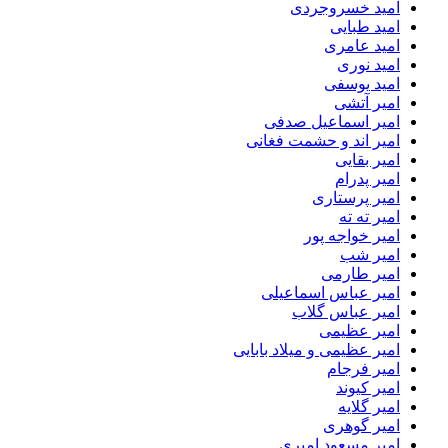
امید خسروجردی
امید طبایی
امید عامری
امید نوری
امید یوسفی
امیر آتشی
امیر اسماعیل صدفی
امیر اند و حشمت فغانی
امیر بقایی
امیر پدرام
امیر پرستاری
امیر ته ته
امیر خواجه پور
امیر شب
امیر طارمی
امیر عباس اسماعیلی
امیر عباس گلاب
امیر عظیمی
امیر عظیمی و میلاد بابایی
امیر فرجام
امیر کیوند
امیر گلایه
امیر گوهری
امیر مسعود امیری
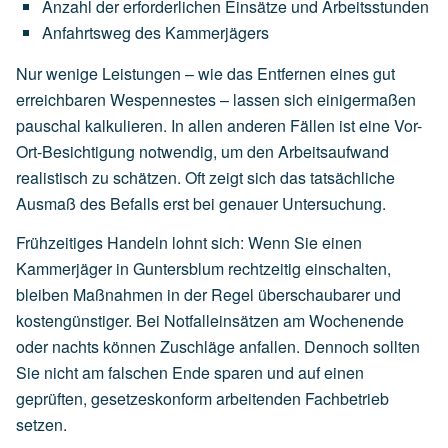
Anzahl
der
erforderlichen
Einsätze
und
Arbeitsstunden
Anfahrtsweg
des
Kammerjägers
Nur wenige Leistungen – wie das Entfernen eines gut
erreichbaren Wespennestes – lassen sich einigermaßen
pauschal kalkulieren. In allen anderen Fällen ist eine Vor-
Ort-Besichtigung notwendig, um den Arbeitsaufwand
realistisch zu schätzen. Oft zeigt sich das tatsächliche
Ausmaß des Befalls erst bei genauer Untersuchung.
Frühzeitiges Handeln lohnt sich: Wenn Sie einen
Kammerjäger in Guntersblum rechtzeitig einschalten,
bleiben Maßnahmen in der Regel überschaubarer und
kostengünstiger. Bei Notfalleinsätzen am Wochenende
oder nachts können Zuschläge anfallen. Dennoch sollten
Sie nicht am falschen Ende sparen und auf einen
geprüften, gesetzeskonform arbeitenden Fachbetrieb
setzen.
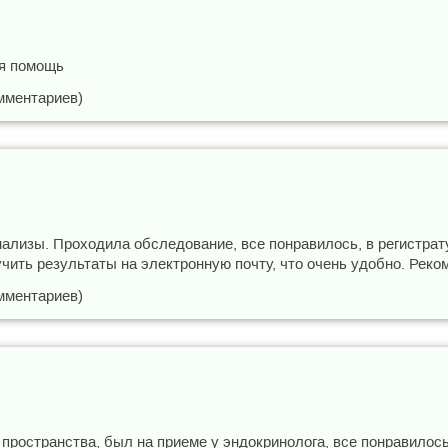
ая помощь
мментариев)
нализы. Проходила обследование, все понравилось, в регистрат
чить результаты на электронную почту, что очень удобно. Реко
мментариев)
пространства, был на приеме у эндокринолога, все понравилос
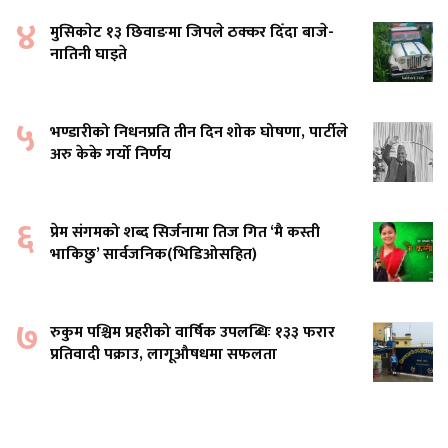
४
मुसिकाेट १३ छिवाङमा जिपले ठक्कर दिँदा बाजे-
नातिनी घाइते
५
भण्डारीको निधनप्रति तीन दिन शोक घोषणा, पार्टीले
अरु केके गर्यो निर्णय
६
प्रेम संगमको शब्द सिर्जनामा तिज गित ‘मै कस्ती
भाकिछु’ सार्वजनिक(भिडिओसहित)
७
रुकुम पश्चिम प्रहरीको वार्षिक उपलब्धिः १३३ फरार
प्रतिवादी पक्राउ, लागूऔषधमा सफलता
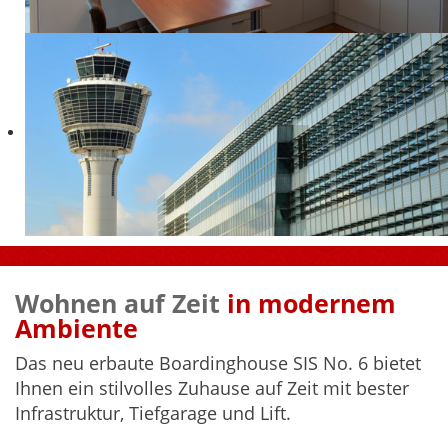
Wohnen auf Zeit
in modernem
Ambiente
Das neu erbaute Boardinghouse SIS No. 6 bietet
Ihnen ein stilvolles Zuhause auf Zeit mit bester
Infrastruktur, Tiefgarage und Lift.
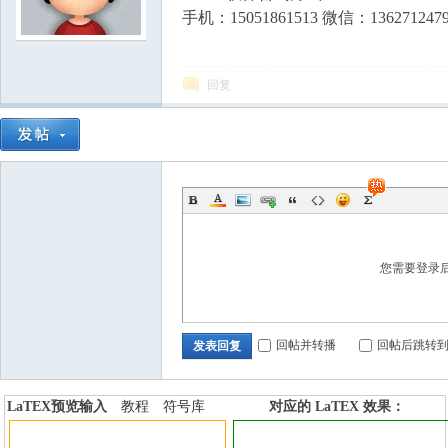
手机：15051861513 微信：136271247
学
回复
中
您需要登录
回帖并转播
回帖后跳转
发表回复
LaTEX预览输入
教程
符号库
对应的 LaTEX 效果：
加行内标签
加行间标签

## Work request:
The required answer is each line of the data in which the word "امید" appears.

## Your response:
امید خسروجردی
امید طبایی
امید عامری
امید نوری
امید یوسفی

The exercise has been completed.